The billions of selfies, glamour shots, and candids that we take each day and publicize on social media are a vast treasure trove of data when you think about it. They display what we’re doing, what we like, and who we are (at least, demographically). Netra, a startup with nearly $2.5 million in funding, wants to use all that information to improve your marketing.
Netra helps brands and agencies better understand and reach their ideal consumers by analyzing billions of consumers’ photos—and identifying their activities, interests / passions, key life events, demographics of their tribe, and brand preferences.
Netra uses computer vision, AI, and deep learning to essentially teach computers to see. We’ve created models that detect objects and scenes (over 4,000, including categories and hierarchies), humans (classifying age, gender, and ethnicity), and brands / logos (over 2,000, including categories).
During the training process, we feed annotated imagery (a combination of synthetic and real-world imagery) through convolutional neural networks. This process enables the software to learn how to identify, localize, and classify objects. These are all things that humans could identify—it’s just that our software now enables performing these tasks at the scale of hundreds of millions of images per day (which wouldn’t be manually possible).
We’re still in the early innings for AI. As it exists today, image recognition is good but not perfect, so the industry as a whole needs to continue to invest in improving accuracy which will enable many new use cases.
One other limitation today is that training still requires some supervision to identify new objects. We’re increasing the proportion of synthetic data (and using adversarial networks to create more realistic synthetic imagery), which will significantly decrease our training times over the long run. But we still need to “teach” our software new brands and products, which is time consuming.
We believe that AI will eventually touch virtually every aspect of marketing and sales—with the greatest impact in areas with large amounts of unstructured data. We’ve focused initially on social media imagery, as consumers are openly sharing close to five billion pictures per day.
This represents one of the largest sources of consumer behavioral data, yet it’s a data source that’s been essentially untapped thus far. Longer term, we believe consumers will use visual technologies as one of the primary ways that they search for information, as well as shop and transact.

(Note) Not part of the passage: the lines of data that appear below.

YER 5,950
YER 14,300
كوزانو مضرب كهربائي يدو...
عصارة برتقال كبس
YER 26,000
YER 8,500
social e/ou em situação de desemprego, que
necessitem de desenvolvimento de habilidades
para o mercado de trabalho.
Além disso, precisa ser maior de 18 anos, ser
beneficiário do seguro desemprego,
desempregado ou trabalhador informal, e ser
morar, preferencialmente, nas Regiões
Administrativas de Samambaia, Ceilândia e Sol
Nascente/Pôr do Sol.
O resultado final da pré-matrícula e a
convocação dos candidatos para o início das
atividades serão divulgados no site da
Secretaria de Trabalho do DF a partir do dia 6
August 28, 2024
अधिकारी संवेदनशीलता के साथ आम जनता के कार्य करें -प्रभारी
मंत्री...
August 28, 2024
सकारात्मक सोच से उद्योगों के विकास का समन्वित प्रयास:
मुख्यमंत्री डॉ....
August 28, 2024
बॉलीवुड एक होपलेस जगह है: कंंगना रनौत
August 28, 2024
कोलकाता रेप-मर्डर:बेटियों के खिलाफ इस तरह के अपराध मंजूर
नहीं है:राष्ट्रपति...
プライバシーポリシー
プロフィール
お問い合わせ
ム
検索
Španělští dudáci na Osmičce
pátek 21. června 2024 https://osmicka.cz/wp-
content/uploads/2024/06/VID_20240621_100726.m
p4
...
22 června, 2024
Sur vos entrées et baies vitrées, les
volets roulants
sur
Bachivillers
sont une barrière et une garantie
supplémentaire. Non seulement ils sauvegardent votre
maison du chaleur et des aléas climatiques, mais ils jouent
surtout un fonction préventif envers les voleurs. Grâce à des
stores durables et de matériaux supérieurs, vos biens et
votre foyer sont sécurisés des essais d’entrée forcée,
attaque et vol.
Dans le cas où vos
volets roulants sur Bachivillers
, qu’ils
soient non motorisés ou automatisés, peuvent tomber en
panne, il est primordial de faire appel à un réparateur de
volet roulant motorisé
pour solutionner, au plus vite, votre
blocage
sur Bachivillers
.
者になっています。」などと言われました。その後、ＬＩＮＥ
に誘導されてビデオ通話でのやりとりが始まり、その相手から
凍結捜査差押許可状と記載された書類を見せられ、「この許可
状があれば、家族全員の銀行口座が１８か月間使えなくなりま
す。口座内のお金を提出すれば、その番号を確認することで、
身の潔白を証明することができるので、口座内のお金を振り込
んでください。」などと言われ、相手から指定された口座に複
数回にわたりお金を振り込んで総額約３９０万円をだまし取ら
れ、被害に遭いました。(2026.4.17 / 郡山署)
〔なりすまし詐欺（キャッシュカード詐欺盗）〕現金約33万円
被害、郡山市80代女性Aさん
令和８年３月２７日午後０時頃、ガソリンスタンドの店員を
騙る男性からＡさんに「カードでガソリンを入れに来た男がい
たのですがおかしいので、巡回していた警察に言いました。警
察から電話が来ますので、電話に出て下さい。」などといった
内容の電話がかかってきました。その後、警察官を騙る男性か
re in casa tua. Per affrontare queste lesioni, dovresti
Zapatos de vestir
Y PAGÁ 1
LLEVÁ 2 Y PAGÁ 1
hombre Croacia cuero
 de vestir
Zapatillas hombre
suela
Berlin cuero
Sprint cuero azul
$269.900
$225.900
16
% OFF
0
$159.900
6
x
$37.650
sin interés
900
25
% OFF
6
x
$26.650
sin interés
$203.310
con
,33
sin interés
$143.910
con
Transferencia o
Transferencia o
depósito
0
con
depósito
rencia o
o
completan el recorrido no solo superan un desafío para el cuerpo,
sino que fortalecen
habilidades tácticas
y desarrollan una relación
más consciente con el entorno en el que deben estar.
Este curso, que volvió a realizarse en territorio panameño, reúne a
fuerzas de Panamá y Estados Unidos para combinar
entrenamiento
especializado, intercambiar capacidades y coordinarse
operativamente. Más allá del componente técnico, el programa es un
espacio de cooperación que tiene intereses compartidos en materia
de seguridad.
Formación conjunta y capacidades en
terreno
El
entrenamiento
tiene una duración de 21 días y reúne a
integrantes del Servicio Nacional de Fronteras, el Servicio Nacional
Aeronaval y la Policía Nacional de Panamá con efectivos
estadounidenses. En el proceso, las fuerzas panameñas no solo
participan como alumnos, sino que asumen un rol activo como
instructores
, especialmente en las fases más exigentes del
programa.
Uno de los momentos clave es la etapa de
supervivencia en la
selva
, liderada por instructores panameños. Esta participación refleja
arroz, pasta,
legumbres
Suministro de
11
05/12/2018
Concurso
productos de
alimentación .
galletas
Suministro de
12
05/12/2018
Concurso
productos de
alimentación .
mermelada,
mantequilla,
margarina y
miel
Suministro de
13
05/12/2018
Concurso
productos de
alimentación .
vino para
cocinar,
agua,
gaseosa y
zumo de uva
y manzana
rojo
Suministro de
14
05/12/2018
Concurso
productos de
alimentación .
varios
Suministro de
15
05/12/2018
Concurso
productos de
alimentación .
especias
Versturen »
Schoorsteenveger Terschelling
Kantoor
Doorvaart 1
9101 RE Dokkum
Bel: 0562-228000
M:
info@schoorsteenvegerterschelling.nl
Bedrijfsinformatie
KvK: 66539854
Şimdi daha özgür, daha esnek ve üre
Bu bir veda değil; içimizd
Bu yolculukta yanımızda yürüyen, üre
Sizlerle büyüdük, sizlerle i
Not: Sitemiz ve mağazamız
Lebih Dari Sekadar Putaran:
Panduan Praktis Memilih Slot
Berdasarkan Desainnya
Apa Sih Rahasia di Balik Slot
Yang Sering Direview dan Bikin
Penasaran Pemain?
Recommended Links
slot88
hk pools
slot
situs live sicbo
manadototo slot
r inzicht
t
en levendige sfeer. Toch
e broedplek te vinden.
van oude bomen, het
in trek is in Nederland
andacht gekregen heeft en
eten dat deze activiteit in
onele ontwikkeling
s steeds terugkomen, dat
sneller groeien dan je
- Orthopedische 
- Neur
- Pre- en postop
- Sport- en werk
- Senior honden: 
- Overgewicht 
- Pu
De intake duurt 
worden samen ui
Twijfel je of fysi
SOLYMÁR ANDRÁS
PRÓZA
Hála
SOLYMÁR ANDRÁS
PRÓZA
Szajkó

So, even though our near-term focus is on social media, what we’re building is foundational to this future state.
Netra provides a visual intelligence layer on top of existing text- or hashtag-focused analytics.
Our solution goes beyond logo recognition, as brands show up organically in less than 10% of photos. Netra also identifies objects and scenes (present in over 80% of social photos), and the demographics of people in photos (present in about 50% of images).
We are one of the only providers who can identify brands, context, and humans and believe we are best-in-class across all three models.
We’re working with a few types of companies. The first type is large marketing platforms (social listening and marketing clouds) that have layered our visual intelligence technology on top of their own analytics.
Our other customers are agencies and brands (essentially the end users for our technology). For larger agencies and brands, our solutions let them track a portfolio of brands and their followers (not to mention their main competitors). Smaller agencies and brands that often don’t have dedicated insight teams leverage Netra to provide them with low-cost and near real-time insights and intelligence about their brands, their categories, and their consumers.
Our thesis is that consumers take pictures of what’s important to them—their friends and families, their favorite activities, or key life events, as well as key brand preferences. Consumers are sharing more and more photos and videos on social networks, yet to-date, brands and agencies haven’t had the ability to mine this data at any scale. So marketers are using Netra’s visual intelligence technology for understanding consumer insights, monitoring brand health, identifying influencers, as well as targeting audiences based on what’s present in photos.
AI is going to automate a lot of the data collecting and number crunching that marketing creativity builds off of, so marketers can look forward to investing more of their time and energy in taking action on consumer insights than building them themselves. Our advice for marketers is to dive in with an open mind and get their hands dirty. Explore tools first hand to see the tech in action and really understand the capabilities. A small pilot is a great way to get started.